Quanto ti ho amata e quanto ti amo ancora!
Amica e complice,
hai sempre colto e custodito i palpiti dei miei turbamenti,
i segreti delle mie pene giovanili.
Tacevi. Tacevo anch’io.
Ma oggi...
Oggi è il nostro ultimo giorno
e vorrei dirti tutte le parole
che non ti ho mai detto.
Parliamoci.
Parliamoci con il nostro silenzio pregno di tutto.

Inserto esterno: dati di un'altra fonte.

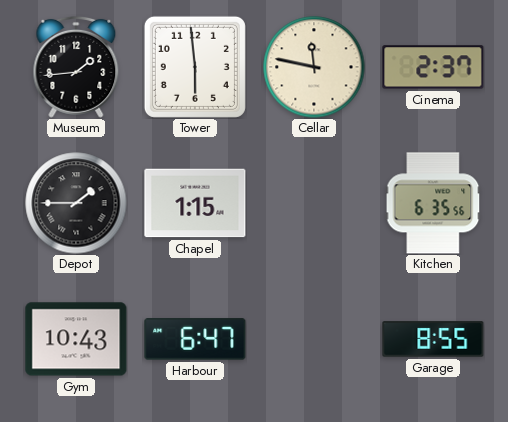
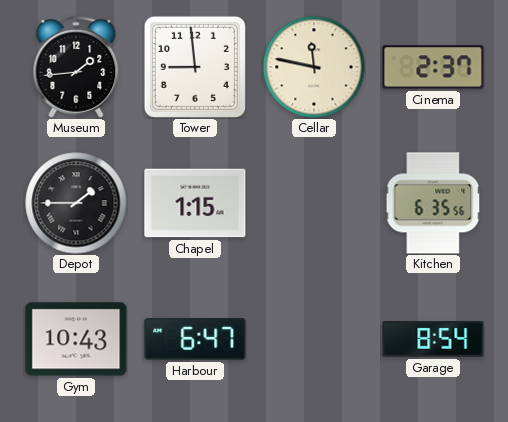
Tower: 5:59 -> 8:59
Garage: 8:55 -> 8:54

Permette, mademoiselle, quest’ultimo giro?
Un… due…tre… Un… due… tre
Quanti ricordi!
Quanti!
Un… due…tre… Un… due… tre
Domani spunterà un’alba nuova.
Sarà segnata dal nostro addio
ma non avrà lacrime.
Nuovi amori e nuove speranze ci attendono.
Lo sappiamo,
ma sappiamo pure quanto è doloroso
il distacco di chi si ama.
Noi, però, ci ritroveremo.
Ci ritroveremo sempre, ogni volta,
nell’oasi sospirata dei ricordi,
innamorati, più innamorati che mai.
Grazie, mademoiselle.
Grazie di cuore e non addio,
ma arrivederci.
La vita familiare e quella professionale mi aprono sempre più a nuove esperienze.
Correva l’anno 198…Fabrizio Frizzi, ospite in Ostuni per una puntata del suo programma per giovani, Il barattolo, mi offre l’occasione di stringere un gemellaggio tra la mia classe, che partecipava in diretta alla trasmissione in Piazza della Cattedrale, ed una di Santa Anastasia (NA) in contatto radio con la trasmissione.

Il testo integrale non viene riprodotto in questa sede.